The Knights Hospitallers were the earliest settlers in public record at Wasing, based down at Shalford Farm. By 1535 it had transferred to the Master and scholars of Salisbury College, however on the dissolution of the Monasteries in 1542 lands at Wasing were gifted to the Forster family. The estate then changed hands a number of times before John Mount fell in love with the gently sloping landscape in the Kennet Valley.

Mount purchased the Wasing estate in 1759. He and his father had established a very successful map publishing business in Tower Ditch, in London with his partner Thomas Page. Their business, Mount and Page dominated the British map and sea chart industry from around 1680 to 1800. It was a time when the British empire was fast expanding, the distant lands of far-away becoming ever more connected and the roots of our modern culture were being established. Over this period America disconnected from Great Britain, and the trade between continents mushroomed in size. The East India company firmly established itself as the dominant imperial trading partner with the Indies, and Captain Cook set sail for Australia (with Mount and Page’s English Pilot helping guide the Endeavour to its multiple destinations).

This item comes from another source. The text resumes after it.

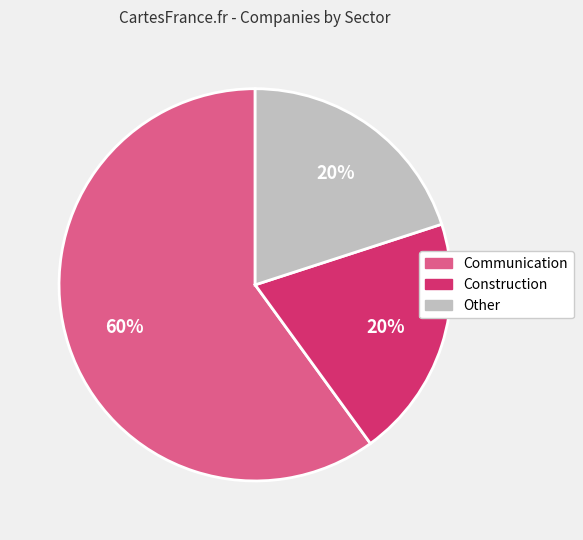

The Communication slice represents 60% of the pie. True or false?

True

Global trade saw huge growth in this time, including the movement of basic stables such as sugars, teas, tobacco, textiles such as silks and cottons, and of course the movement of peoples, both willing and coerced. The family business, deeply rooted in navigational charts, also ended up publishing both accounts of the Longitude debate, which in the 1760s was the most sought-after prize for all sea-faring nations. Up until then, navigation could be accurate with latitude based on the sun, but could be several degrees out with longitude, meaning wasted journeys, lost ships running out of food and water, and ship wrecks as a result of human error. With the chronometer being invented by the carpenter John Harrison, the days of guesswork were over, as telling the time in two different places guaranteed an accuracy of navigation which up until then had been a distant dream.

During this period the Mounts moved to Wasing in 1759, where their focus was less on maps, and more on localized farming and land management, but the impact of their business and works had far reaching global consequences. Unwittingly their business had become the device by which not only was much of the navigational world of modern times established, but through which the British concept of empire, free trade, industrialisation, and private property was exported to so many parts of the world.

In the second world war, Wasing Place was requisitioned by the Great Western Railway Company and in February 1945, suffered a devastating fire leaving only the main walls of the house still standing. Wasing Place was rebuilt in its present form during 1956 – 7 but was much reduced from the original building.

The estate was passed on by Lady Cylla Dugdale who sadly died in 2018, to the current custodian of the estate, her son, Joshua Dugdale who is the 7th generation of the Mount family.